Saturday, October 25, 2008

27: Under Water

In the park, Elliott says he’ll never love you. A fountain throws water like confetti. The ground cracks open and you’re in a strange city, penniless but surrounded by money, a thirsty sailor at sea. Gilded women swirl through the streets. Glass buildings sharpen blades of sunlight. You find a job serving the rich, wear used clothes, befriend a poet and an irate socialist. Then a good man falls for you. Making love is easy. But talking to him is like talking through water. You can’t make promises. Once the ground has opened, walking on it is no less than a miracle.

Saturday, September 27, 2008

26: Unresolved Magic

Two people meet. Greg and Lucy. Graham and Owen. On the subway platform or at a mutual friend's going away party. The conditions are right: partly chemical, partly circumstantial. So they end up together. Note the shift from acting to accident. End up. Fall in love. Like they're victims of the last bit of unresolved magic on Earth. A secular religion. The cult of romantic love. You say it's the only way. You're a carnival barker. I won't step right up and throw down all my money on some wild chance. I know my odds. What’s my rotten luck against your ambivalence?
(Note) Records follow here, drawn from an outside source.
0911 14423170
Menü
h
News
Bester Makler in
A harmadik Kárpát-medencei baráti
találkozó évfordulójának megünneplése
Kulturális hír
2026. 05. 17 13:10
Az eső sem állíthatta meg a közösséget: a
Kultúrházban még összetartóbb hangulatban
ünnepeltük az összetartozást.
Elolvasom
Thursday, September 25, 2008

25: Meet You

You meet you outside a diner. You dislike how you’re dressed, in faded jeans and button-down shirt, like you’re proving something. Your friend insisted you meet. It’s eerie, she said. But you don’t see the resemblance. “What now?” you ask. “Shall we have coffee?” you reply. Shall? Why are you putting on airs? Over coffee it comes out you’re both programmers, both play racquetball, both strum the guitar when you’re alone. Each time you reveal something, you respond with astonishment. You want to reach over and slap yourself. You are more than the sum of these details, the fidgety frog before you.

Sunday, August 24, 2008

24: For the Lovers

When the cat bats at the dripping faucet, it is like a string plucked, her expectation answered by a note of silence. She waits. He does nothing. He cannot bear her silent music, her cat, anymore than he can bear her absence. He thinks, “I fear all the moments I’ll say ‘yes’ or ‘no.’” She thinks, “I fear all the moments you won’t.” I am the narrator. I say what I can about puzzle pieces, tessellations, negative space. Can’t you see how it creates, encapsulates, is what it is not? The cat knocks his glasses from the table. They never hear me.

Thursday, August 7, 2008

23: Love Letter

For once, just you and me. The rest of our rabble was God knows where. Crammed into the subway, we held the same pole. Your face was so close I counted the hairs on your jaw. You’d say I was crazy. How many nights did we drink until you’d talked your way through the maze of your love for another woman? But I’ll tell you (not that I’d ever tell you), sometimes it isn’t a choir holding one glorious note. Sometimes it’s forgetting you’re on the train until you hear the rattle and squeal again, that noise which was there all along.

Wednesday, April 30, 2008

22: The Conceptual Artist

Today the conceptual artist will do my job. All day I alphabetize files in an enormous room. The conceptual artist wants to appear authentic. He wears a sport coat. He stands beside me, filing. He’s accurate, but I’m faster. Finally I look at him. “You’re making fun of me,” I say. He doesn’t answer. “Stop it!” Still no answer. “I’m yelling at you,” I remind him. But the conceptual artist keeps filing as if on a high wire and one false step would send him plummeting. “Then I’m a conceptual artist,” I say and return to filing, relieved to have outwitted him.

Friday, February 15, 2008

21: Sarah

She woke to find father and son missing. Artifacts remained—razor, sneakers—remnants of a family she didn’t deserve. Twelve years before, that stranger on the porch. Because of the heat, she’d invited him in. Daring how he’d whispered in her ear. “Impossible,” Abe had said of her pregnancy. “A miracle,” she’d said.
This morning, Isaac’s folding knife gone, too. She wandered into the woods, wringing her hands, and broke into a run when she saw Isaac on the ground, Abraham’s arm raised. Wasting no breath on screaming, she ran fast enough to sprout wings, and seized his wrist with angelic force.